Here's a zerospinzone.blogspot post from March 30:
In this comparison of coronavirus cases in New York vs California, you can see what difference even a few days lag in imposing strict stay-at-home orders makes. California--population 39.5 million, first state to impose strict controls: current # of cases 6358, deaths 132. New York--population 19.5 million, delayed a week before imposing controls: current # of cases 60,679, deaths 1063. The number of cases per population in NY is 19 times greater than in California, and the number of deaths per population 17 times greater. What a tragic difference a week's delay makes.
A lot has happened in New York and California in the subsequent three months, with start-and-stop openings and closings in both states. Through all that, however, California has managed to keep a tighter lid on the explosive potential of the coronavirus. As of today, June 28, New York has documented 416,769 cases and 31,483 deaths while Callifornia has had 215,575 cases and just 5,934 deaths. Adjusted for population, late-starting New York has suffered nearly four times as many cases and more than ten times as many deaths as California. Clamping down just one week earlier in California almost certainly saved tens of thousands of lives.
Our second takeaway, then, is that when dealing with the potential for exponential growth, getting control of the rate of growth as early as possible--before the number of cases explodes-- makes a huge difference.
It's pretty clear that we, as a species, aren't very good at dealing with things that have the potential for exponential growth, and so can blast out of control at any time. We're seeing the results of this globally as we try to put a cap on the coronavirus. Similarly, experts have been warning us for decades that, because of a number of looming tipping points,
climate change too has the potential to spin wildly out of control.
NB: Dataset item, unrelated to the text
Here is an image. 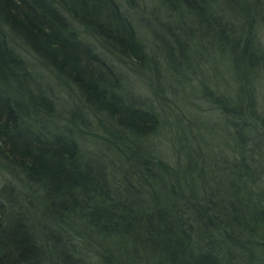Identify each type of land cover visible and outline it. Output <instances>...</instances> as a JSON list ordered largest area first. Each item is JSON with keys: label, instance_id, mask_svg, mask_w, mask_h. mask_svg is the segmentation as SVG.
<instances>
[{"label": "trees", "instance_id": "obj_1", "mask_svg": "<svg viewBox=\"0 0 264 264\" xmlns=\"http://www.w3.org/2000/svg\"><path fill=\"white\" fill-rule=\"evenodd\" d=\"M0 264H264V0H0Z\"/></svg>", "mask_w": 264, "mask_h": 264}]
</instances>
However, we don't have a good excuse for continued ignorance; it's not as though the potential for dangerous exponential growth has been a secret.
Consider this old proverb, a version of which goes like this:
For want of a nail a horseshoe was lost,
for want of a horseshoe a horse went lame,
for want of a horse a rider never got through,
for want of a rider a message never arrived,
for want of a message an army was never sent,
for want of an army a battle was lost,
for want of a battle a war was lost,
for want of a war a kingdom fell,
and all for want of a nail.
Clearly we've had folk knowledge about exponentially large consequences from a small event for a lot time.
Even more ancient is a
story from India about a chess-loving king who promised to reward a visitor with whatever he wanted. The visitor "modestly" asked for one grain of rice on the first square of a chessboard, 2 grains on the second square, 4 on the third, 8 on the fourth, etc. It didn't take the King many squares before he realized he'd taken on an impossible task. Sixty-four doublings would have required some 18,000,000,000,000,000,000 grains of rice, enough to cover all of India a meter deep.
That ancient king learned a striking and costly lesson about exponential growth. It seems as though we--
and our current leaders--need to learn it all over again, and quickly. That is, if we don't want our kingdom to fall for want of an adequate response to this microscopic but immensely dangerous virus.